Mais pour que les soins se poursuivent, il fallait payer. » Une situation qui conduit la mission à organiser des maraudes pour porter secours aux Libanais les plus pauvres. Après sept jours au Liban, Mathieu quitte le chantier, emportant avec lui beaucoup de questions sans réponses : « Quand on voit les dégâts, on a dû mal à croire qu’il n’y a eu que 160 morts. Les autorités libanaises ont comptabilisé uniquement les décès libanais et non les étrangers.
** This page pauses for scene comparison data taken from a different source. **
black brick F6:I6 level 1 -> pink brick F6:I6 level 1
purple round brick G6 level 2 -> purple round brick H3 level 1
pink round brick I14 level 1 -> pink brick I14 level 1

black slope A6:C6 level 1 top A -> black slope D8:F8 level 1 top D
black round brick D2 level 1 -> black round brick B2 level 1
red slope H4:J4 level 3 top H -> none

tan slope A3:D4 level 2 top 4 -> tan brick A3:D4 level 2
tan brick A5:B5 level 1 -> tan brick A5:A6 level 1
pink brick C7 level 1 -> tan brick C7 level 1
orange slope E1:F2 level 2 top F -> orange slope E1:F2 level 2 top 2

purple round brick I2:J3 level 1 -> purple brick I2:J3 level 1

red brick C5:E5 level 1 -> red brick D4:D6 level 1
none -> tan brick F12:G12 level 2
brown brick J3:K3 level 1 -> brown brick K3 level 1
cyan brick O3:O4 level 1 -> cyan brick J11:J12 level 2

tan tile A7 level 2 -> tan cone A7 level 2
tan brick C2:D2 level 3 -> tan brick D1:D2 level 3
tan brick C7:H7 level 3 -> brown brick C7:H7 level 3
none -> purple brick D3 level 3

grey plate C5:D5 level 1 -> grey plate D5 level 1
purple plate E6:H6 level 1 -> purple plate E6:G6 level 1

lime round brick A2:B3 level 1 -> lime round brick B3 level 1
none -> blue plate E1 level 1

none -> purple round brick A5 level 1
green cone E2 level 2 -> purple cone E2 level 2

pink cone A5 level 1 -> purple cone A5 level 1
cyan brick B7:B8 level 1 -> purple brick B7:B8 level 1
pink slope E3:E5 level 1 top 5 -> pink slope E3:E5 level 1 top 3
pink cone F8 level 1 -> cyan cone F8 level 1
Dans un port aussi important que Beyrouth, il n’y avait évidemment pas que des locaux. » De retour dans sa maison, Mathieu est heureux de retrouver ses trois enfants et sa femme Lucie avec lesquels ils partagent des valeurs « humanistes », issues de leurs racines familiales : « Mes grands-parents étaient résistants, j’ai été élevé dans une famille qui m’a transmis ces valeurs de respect ». Un ADN qui explique sans doute pourquoi il sait qu’un jour, il repartira, aider, soigner, réconforter ceux à qui la vie s’est brisée en quelques minutes, quelques secondes.